レポートは、2022年の仮想通貨攻撃の歴史を振り返り、さまざまな脆弱性を分類。その結果、2022年の攻撃で失われた仮想通貨の46.48%は、スマートコントラクトの欠陥ではなく、「インフラの脆弱性」または開発企業のコンピュータシステムの問題によるものであったと結論づけた。

Categories of Web3 vulnerabilities. Source: Immunefi

仮想通貨の価値ではなく、インシデントの数で見ても、Web2の脆弱性に関するものは全体の26.56%と、依然として2番目に多いカテゴリとなった。

Immunefiのレポートは、出口詐欺や市場操作のみによって発生した攻撃は除外した。セキュリティ脆弱性によって発生した攻撃のみを検討したところ、攻撃は3つに大きく分類されることがわかった。

第一に、スマートコントラクトに設計上の欠陥があるために攻撃が発生する。Immunefiは、BNBチェーンブリッジのハックを、このタイプの脆弱性の例として挙げた。

第二に、スマートコントラクトの設計は良好でも、それを実装するコードに欠陥があるために攻撃が発生する。Immunefiは、Qbitのハックを、このカテゴリの例として挙げた。

最後に、第三のカテゴリの脆弱性は「インフラの脆弱性」であり、Immunefiはこれを「スマートコントラクトが動作するITインフラストラクチャ、たとえば仮想マシン、秘密鍵など」と定義した。Immunefiは、Roninブリッジのハックを、このタイプの脆弱性の例として挙げた。このハックは、攻撃者がRoninノードのバリデーター署名のうち5つを制御したことによって引き起こされた。

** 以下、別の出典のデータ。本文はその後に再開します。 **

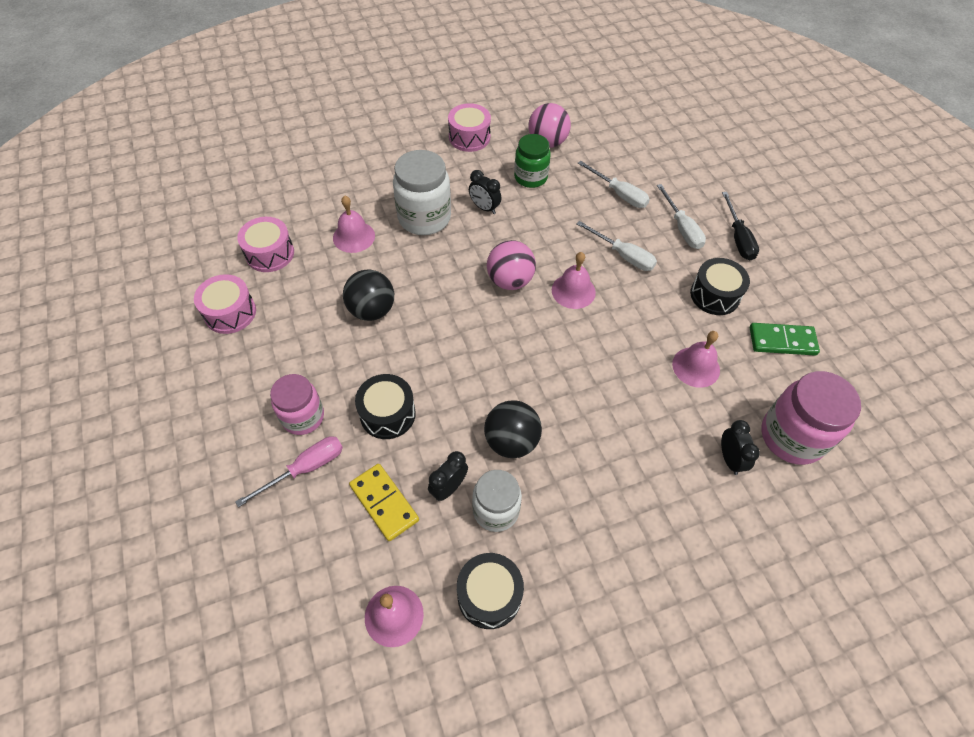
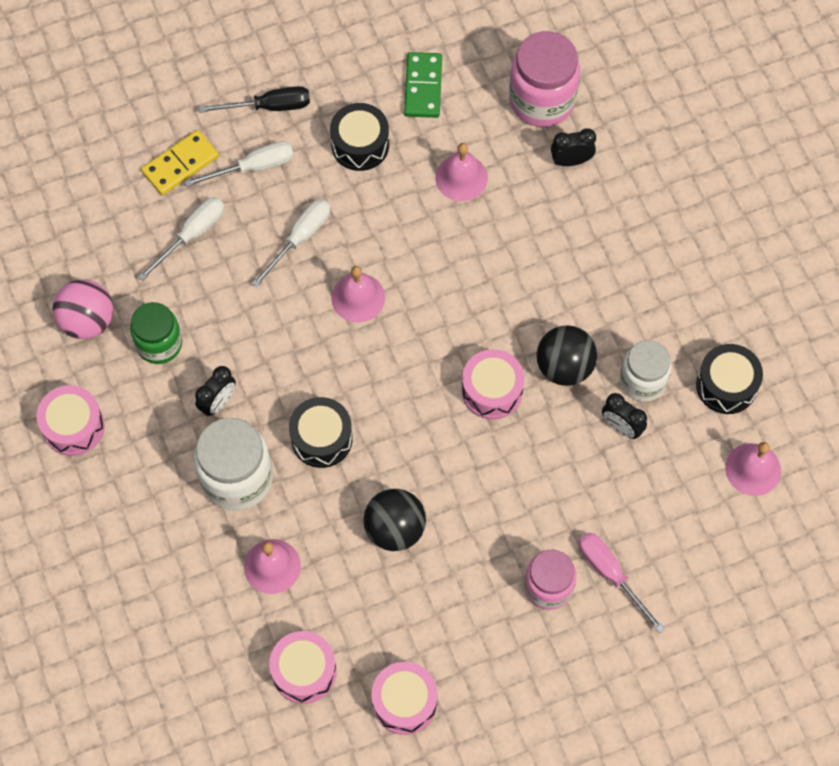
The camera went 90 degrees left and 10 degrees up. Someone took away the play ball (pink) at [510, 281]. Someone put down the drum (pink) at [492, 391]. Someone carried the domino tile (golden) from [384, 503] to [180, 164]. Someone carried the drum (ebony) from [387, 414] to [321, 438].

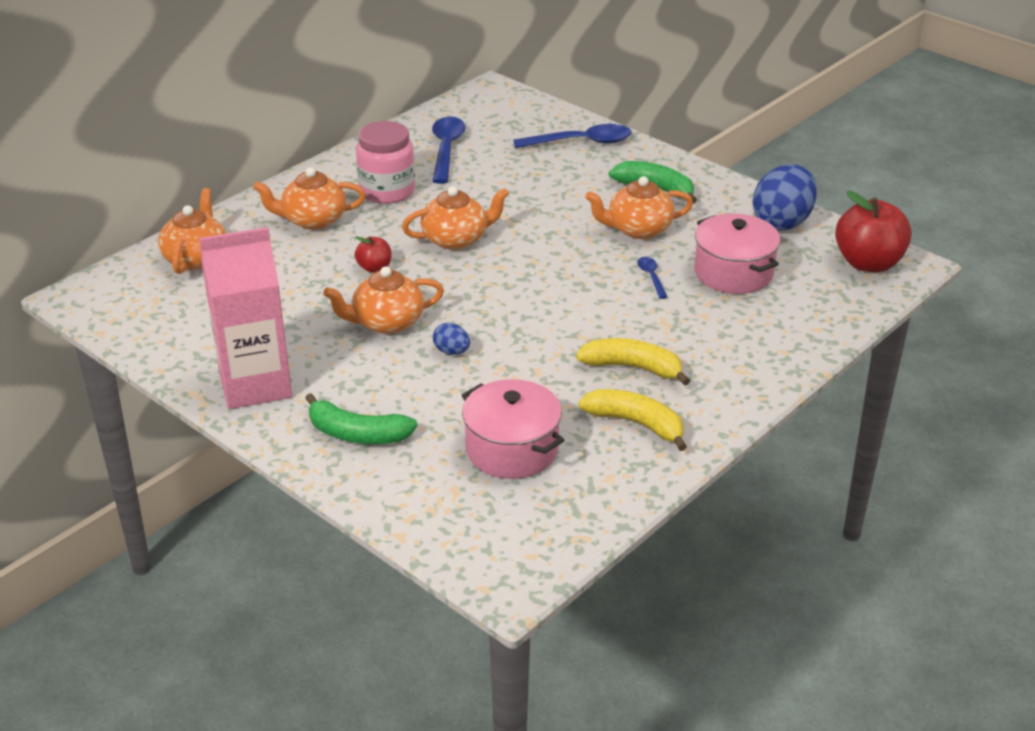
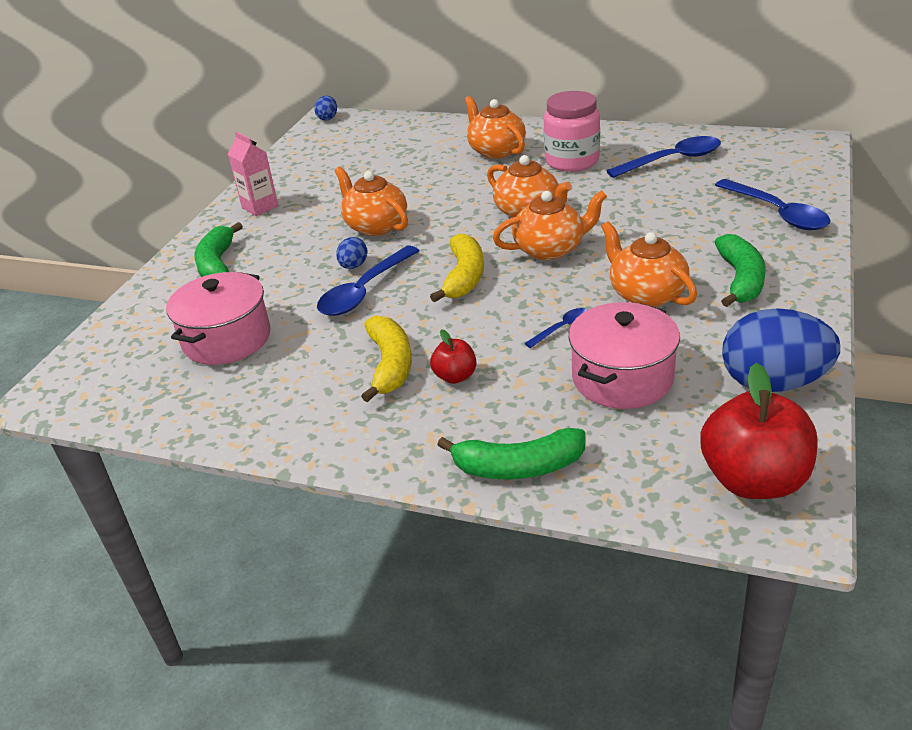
The camera went 70 degrees right and 0 degrees up. Someone put down the toy egg (blue) at [328, 118]. Someone put down the spoon (blue) at [364, 291]. Someone put down the banana (leaf-green) at [518, 467]. Someone carried the china teapot (orange-coloured) from [196, 258] to [550, 249]. Someone carried the toy apple (crimson) from [374, 268] to [455, 376]. Someone carried the banana (golden) from [636, 423] to [464, 277]. Someone scaled the milk carton (pink) at [255, 385] by 0.52.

Immunefiは、これらのカテゴリをさらにサブカテゴリに分類。インフラの脆弱性の場合、従業員が秘密鍵を漏洩させた場合(たとえば、安全でないチャネルを介して送信した場合)、鍵保管庫に脆弱なパスフレーズを使用した場合、二段階認証の問題、DNSハイジャック、BGPハイジャック、ホットウォレットの侵害、または脆弱な暗号化手法を使用してプレーンテキストで保存した場合などが挙げられる。

インフラの脆弱性が他のカテゴリーと比較して最大の損失を引き起こしたものの、損失の2番目に大きな原因は、「マークルツリーエラー、署名の再利用可能性、予測可能な乱数生成など暗号化の問題」だった。暗号化の問題は、2022年の損失総額の20.58%に相当した。

レポートによると、もう1つの一般的な脆弱性は、「弱い/欠落したアクセス制御および/または入力検証」だ。このタイプの欠陥は、価値ベースでは損失のわずか4.62%にしか相当しなかったが、インシデントの数では最大の原因であり、全インシデントのうちの30.47%がこれによって引き起こされた。